CHECK YOUR UNDERSTANDING:
[1] Name every function that the post on Gödel's beta function defines with defun.
[2] Reproduce everything in the post on Gödel's beta function from "(defun extended-euclidean-algorithm (a" down to "(multiple-value-bind (x y)", swapping "extended_gcd" for "egcd".

PAGE TEXT:
Sunday, 27 January 2008

Gödel's beta function

I read a most incredible proof in the book, Lectures On The Curry Howard Isomorphism that I decided to created a program from it.


(defun factorial (n)
(if (= n 0) 1
(* n (factorial (- n 1)))))

(defun extended-euclidean-algorithm (a b)
;; function extended_gcd(a, b)
;; if (a mod b = 0)
;; return {0, 1}
;; else {x, y} := extended_gcd(b, a mod b)
;; return {y, x-y*(a div b)}
(if (= (mod a b) 0) (values 0 1)
(multiple-value-bind (x y)
(extended-euclidean-algorithm b (mod a b))
(values y (- x (* y (floor a b)))))))

(defun extended-euclidean-algorithm-prime (a b)
;; extended-euclidean-algorithm solves:
;; u*a + v*b = gcd
;; This one solves:
;; u*a - v*b = gcd
(multiple-value-bind (u v)

RECORDED INFORMATION:
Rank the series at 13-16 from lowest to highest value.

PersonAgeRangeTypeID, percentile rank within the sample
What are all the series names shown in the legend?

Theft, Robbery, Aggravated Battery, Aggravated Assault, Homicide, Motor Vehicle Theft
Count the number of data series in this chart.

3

...

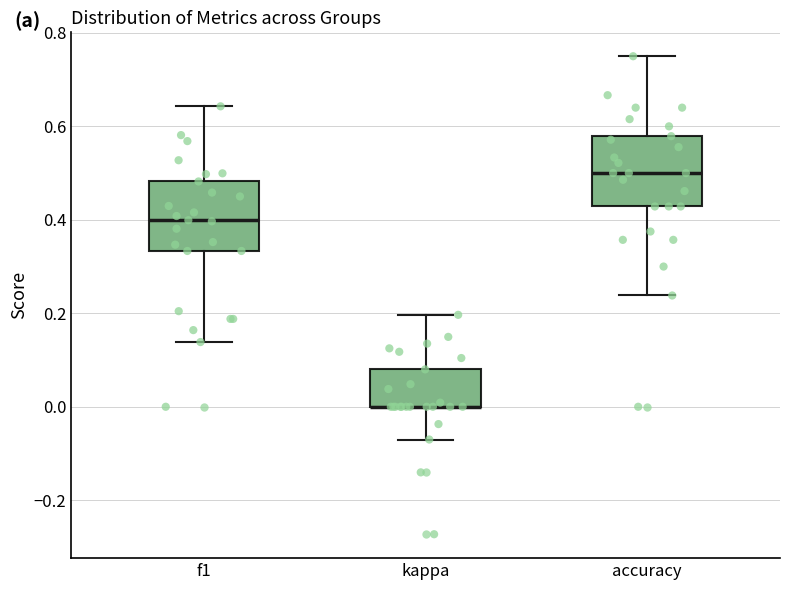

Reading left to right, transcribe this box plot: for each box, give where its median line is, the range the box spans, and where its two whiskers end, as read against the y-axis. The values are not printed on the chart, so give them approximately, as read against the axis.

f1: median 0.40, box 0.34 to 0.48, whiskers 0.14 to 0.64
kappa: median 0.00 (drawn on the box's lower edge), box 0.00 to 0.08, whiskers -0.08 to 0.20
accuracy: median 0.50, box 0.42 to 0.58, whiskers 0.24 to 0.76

EXERCISE RESPONSES:
[1] factorial, extended-euclidean-algorithm, extended-euclidean-algorithm-prime

[2]
(defun extended-euclidean-algorithm (a b)
;; function egcd(a, b)
;; if (a mod b = 0)
;; return {0, 1}
;; else {x, y} := egcd(b, a mod b)
;; return {y, x-y*(a div b)}
(if (= (mod a b) 0) (values 0 1)
(multiple-value-bind (x y)